Records from a data source
---+---
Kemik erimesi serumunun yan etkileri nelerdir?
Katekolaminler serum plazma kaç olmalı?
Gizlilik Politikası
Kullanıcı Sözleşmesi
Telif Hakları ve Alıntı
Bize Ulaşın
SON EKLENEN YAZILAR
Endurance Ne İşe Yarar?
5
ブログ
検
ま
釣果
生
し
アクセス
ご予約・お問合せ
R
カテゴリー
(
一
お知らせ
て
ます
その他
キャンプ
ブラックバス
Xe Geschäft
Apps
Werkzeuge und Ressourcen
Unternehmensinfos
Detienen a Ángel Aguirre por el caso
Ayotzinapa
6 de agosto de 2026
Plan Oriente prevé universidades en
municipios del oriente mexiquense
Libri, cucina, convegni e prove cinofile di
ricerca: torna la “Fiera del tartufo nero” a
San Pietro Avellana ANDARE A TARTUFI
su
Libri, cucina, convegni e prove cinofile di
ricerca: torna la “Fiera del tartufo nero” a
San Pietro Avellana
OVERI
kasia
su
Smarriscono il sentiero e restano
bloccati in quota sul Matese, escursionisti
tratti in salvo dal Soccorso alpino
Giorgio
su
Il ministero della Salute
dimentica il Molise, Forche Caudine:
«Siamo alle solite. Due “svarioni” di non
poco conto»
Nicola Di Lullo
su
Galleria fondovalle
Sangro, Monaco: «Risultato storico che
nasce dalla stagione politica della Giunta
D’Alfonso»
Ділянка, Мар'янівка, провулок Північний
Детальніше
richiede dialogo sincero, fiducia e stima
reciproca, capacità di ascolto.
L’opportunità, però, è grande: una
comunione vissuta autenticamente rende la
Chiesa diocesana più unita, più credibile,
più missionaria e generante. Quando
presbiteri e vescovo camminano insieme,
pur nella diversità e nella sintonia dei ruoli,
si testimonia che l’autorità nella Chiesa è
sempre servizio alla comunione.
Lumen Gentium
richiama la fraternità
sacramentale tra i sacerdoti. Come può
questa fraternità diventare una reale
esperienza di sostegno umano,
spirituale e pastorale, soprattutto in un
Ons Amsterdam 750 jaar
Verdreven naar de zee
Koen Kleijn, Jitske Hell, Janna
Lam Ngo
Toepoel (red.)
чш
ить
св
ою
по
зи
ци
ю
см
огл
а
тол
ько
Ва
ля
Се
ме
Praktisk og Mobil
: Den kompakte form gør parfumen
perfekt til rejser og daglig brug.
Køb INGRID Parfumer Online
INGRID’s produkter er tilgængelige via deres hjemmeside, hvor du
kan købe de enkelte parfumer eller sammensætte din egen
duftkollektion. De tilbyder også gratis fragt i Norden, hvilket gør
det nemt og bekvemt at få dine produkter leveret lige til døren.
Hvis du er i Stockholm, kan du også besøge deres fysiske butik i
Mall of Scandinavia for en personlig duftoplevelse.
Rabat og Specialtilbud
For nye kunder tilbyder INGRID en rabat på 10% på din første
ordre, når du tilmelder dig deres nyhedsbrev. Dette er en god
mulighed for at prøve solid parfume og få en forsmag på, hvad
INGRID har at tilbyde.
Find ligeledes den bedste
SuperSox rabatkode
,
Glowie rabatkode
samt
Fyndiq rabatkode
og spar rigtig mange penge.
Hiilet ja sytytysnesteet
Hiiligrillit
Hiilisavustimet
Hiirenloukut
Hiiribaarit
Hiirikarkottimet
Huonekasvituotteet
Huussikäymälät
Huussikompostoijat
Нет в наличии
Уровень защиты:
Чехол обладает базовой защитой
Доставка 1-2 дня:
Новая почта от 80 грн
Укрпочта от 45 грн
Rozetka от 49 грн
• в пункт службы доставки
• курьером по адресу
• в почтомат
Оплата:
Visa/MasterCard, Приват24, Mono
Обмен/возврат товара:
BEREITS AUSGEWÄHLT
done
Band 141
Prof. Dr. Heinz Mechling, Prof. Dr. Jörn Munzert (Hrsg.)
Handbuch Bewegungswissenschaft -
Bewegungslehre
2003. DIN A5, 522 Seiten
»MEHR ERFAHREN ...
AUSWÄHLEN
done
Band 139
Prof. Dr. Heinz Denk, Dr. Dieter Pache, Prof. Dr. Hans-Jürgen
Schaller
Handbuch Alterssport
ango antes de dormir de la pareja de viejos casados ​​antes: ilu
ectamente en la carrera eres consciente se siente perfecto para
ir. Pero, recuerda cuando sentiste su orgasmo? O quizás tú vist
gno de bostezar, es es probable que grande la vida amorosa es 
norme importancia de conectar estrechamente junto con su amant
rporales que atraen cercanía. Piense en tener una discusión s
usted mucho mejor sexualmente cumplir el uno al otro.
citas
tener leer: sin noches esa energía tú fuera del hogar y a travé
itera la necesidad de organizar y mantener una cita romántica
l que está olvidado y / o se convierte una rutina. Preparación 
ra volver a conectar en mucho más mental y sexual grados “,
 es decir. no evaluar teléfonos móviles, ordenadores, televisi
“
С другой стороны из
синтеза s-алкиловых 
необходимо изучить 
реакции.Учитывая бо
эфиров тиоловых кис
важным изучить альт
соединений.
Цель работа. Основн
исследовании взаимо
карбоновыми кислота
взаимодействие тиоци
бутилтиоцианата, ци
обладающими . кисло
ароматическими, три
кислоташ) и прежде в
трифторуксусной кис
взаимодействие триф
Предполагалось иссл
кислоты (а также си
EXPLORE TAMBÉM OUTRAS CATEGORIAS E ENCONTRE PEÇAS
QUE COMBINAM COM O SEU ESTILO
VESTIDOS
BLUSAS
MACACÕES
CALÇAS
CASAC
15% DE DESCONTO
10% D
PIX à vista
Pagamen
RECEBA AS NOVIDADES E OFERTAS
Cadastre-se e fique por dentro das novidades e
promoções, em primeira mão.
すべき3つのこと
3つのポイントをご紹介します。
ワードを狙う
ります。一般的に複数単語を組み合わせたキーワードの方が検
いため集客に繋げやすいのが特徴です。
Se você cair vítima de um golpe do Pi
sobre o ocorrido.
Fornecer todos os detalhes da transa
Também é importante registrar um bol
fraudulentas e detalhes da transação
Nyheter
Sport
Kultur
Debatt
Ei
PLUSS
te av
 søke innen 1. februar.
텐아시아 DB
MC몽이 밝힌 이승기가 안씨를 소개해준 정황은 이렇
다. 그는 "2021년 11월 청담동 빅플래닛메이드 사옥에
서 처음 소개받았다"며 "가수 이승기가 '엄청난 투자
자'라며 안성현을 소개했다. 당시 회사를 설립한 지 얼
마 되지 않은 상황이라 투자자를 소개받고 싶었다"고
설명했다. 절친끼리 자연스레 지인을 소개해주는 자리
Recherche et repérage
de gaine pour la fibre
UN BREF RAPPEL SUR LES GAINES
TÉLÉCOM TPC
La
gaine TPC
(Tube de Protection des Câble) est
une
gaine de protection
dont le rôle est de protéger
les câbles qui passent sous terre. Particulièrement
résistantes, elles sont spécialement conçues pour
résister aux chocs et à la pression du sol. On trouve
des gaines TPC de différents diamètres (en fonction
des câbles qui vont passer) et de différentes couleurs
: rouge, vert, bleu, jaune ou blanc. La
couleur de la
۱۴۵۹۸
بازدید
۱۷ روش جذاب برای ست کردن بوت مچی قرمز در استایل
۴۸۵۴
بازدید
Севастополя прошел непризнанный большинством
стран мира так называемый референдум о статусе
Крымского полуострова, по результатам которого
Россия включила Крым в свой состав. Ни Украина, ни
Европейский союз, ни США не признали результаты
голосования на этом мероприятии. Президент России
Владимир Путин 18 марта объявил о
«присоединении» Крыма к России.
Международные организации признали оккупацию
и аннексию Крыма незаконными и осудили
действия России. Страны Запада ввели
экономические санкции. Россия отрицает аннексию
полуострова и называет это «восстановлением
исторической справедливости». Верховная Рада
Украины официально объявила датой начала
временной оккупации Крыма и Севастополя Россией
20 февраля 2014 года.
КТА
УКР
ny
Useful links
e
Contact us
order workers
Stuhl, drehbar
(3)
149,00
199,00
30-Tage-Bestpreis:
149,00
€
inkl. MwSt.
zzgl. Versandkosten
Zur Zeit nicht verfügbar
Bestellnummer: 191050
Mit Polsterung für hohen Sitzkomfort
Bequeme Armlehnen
---+---
Where does the string "признали" appear in the records above? Return every line that holds it.

**Response to the exercise:**
Европейский союз, ни США не признали результаты
Международные организации признали оккупацию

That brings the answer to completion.